When you are a child, the eighteen years you spend as a child feels like eternity. I can’t tell you how many times I thought, I can’t wait until I’m out on my own. Until I can do whatever I want. When you’re an adult, the years you spent as a child grow smaller and smaller in the rearview mirror, and all those worries and desires seem insignificant compared to the worries and desires of adulthood. However, something I’ve observed and learned in my own experience is that the years we spend as children drive the trajectory for our adulthood, maybe forever.

Recently I cried myself to sleep. I don’t say this for pity or sympathy or to be dramatic. It’s just a fact. I cry a lot – when I’m sad, when I’m happy. Basically anytime I’m moved emotionally, I cry. Sometimes the most appropriate and safe time for me to show that much emotion is in the dark, amidst the white noise of the fan, wrapped in blankets and comfort. While I’d cried myself to sleep many times in my time on Earth, this most recent time felt new. Instead of spiraling down, down, down to the pit of hopelessness, I began telling myself a narrative, a story if you will. I began parenting myself.

We all internalize the narratives and stories that our parents tell us, either verbally or nonverbally. They weave narratives with their actions, words, stories about their pasts, how they react to our transgressions and moments of impatience. We go out into the world with these stories that seem to be complete. As time goes on and we experience life for ourselves, we begin to find the incongruencies and missing parts of those stories. This can happen whether we grew up in the most loving, supportive household, or if we fled from an abusive home when we were young, if only mentally. It’s not a matter of the type of home that bore us as children; it’s the activation of our unique DNA, which can experience and receive a story from our own lives.

I looked at The Other…fragile, exhausted, disillusioned. Controlling and enslaving what should really be free…trying to judge her future loves by the rues of her past sufferings.”

By The River Piedra I Sat Down and Wept, Paulo Coehlo

I found myself soothing myself in my own head. I soothed the four-year-old Elizabeth who couldn’t quite grasp abstract concepts and reasons for “why,” and I soothed the fourteen-year-old Elizabeth who, with her smart mouth, drummed up a retort to pretty much any comment or directive. By soothing all the versions of myself, my almost-35-year-old self could then take a deep breath formed around a resolution and drift off into a restful sleep.

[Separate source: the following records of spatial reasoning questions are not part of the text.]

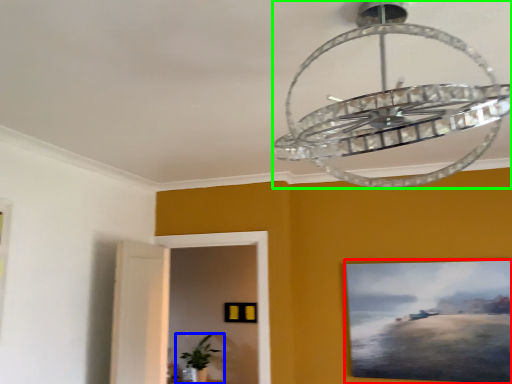
Question: Based on their relative distances, which object is farther from picture frame (highlighted by a red box)? Choose from houseplant (highlighted by a blue box) and lamp (highlighted by a green box).

Choices:
 (A) houseplant
 (B) lamp

Answer: (A)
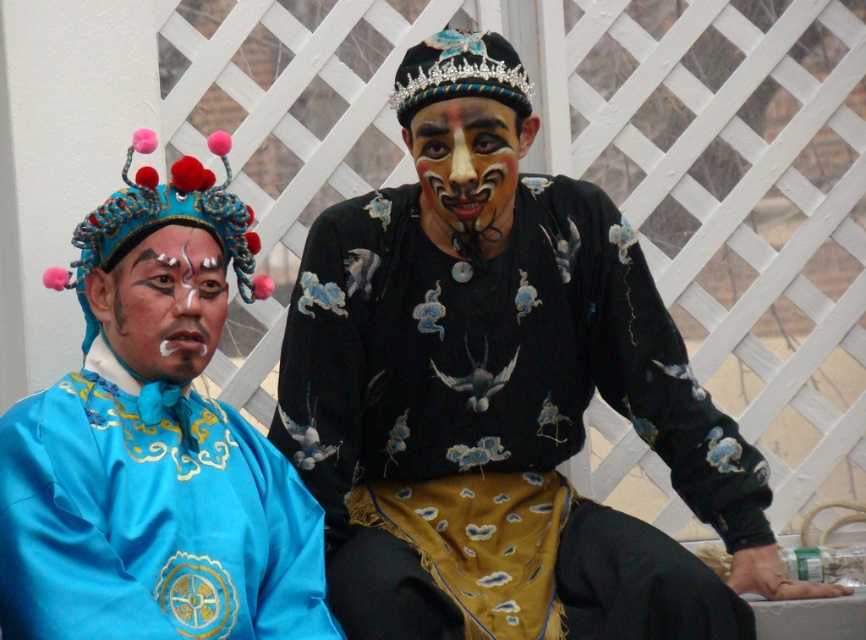
You are a photographer positioned in front of the two performers. You want to take a photo focusing on the black satin embroidered shirt at center without the satin blue robe at left overlapping it. Is this possible based on their current positions?

Yes, because the black satin embroidered shirt at center is closer to the viewer than the satin blue robe at left, so the black satin embroidered shirt at center will block the view of the satin blue robe at left, allowing you to focus on it without overlap.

I’ve been in touch with the young Elizabeth more in the past couple of years than I ever have been. Maybe it’s the distance that makes young Elizabeth clearer; maybe it’s the reflection and retrospection I employ to look at my life in the past. As I soothe those other long-gone versions of myself, I feel a healing taking place. A rebirth, a mending.

Just as I need to reassure my inner child, I also need to steel my present self. Recently during a yoga practice, I was astonished by a meditation given at the beginning of a practice. Esther Ekhart, the yoga teacher, brought attention to her legs and arms and body and made the point that when we remember how strong our bodies are, we can remember that we are adults and we are able to take care of ourselves. When we aren’t in the present, we’re stuck in the past and in the future. For us, our inner child sometimes lives in the past and reminds us of past hurts and follies.

Paulo Coehlo, renowned and beloved author, says in By The River Piedra I Sat Down and Wept, “Remember that human wisdom is madness in the eyes of God. But if we listen to the child who lives in our soul, our eyes will grow bright. If we do not lose contact with that child, we will not lose contact with life.”

Therefore, we cannot ignore the inner child and we cannot let them play us like a violin, either. There has to be a balance. Just as a parent shows their children a balance of love and discipline, we must do the same for ourselves. It’s a way we can become whole.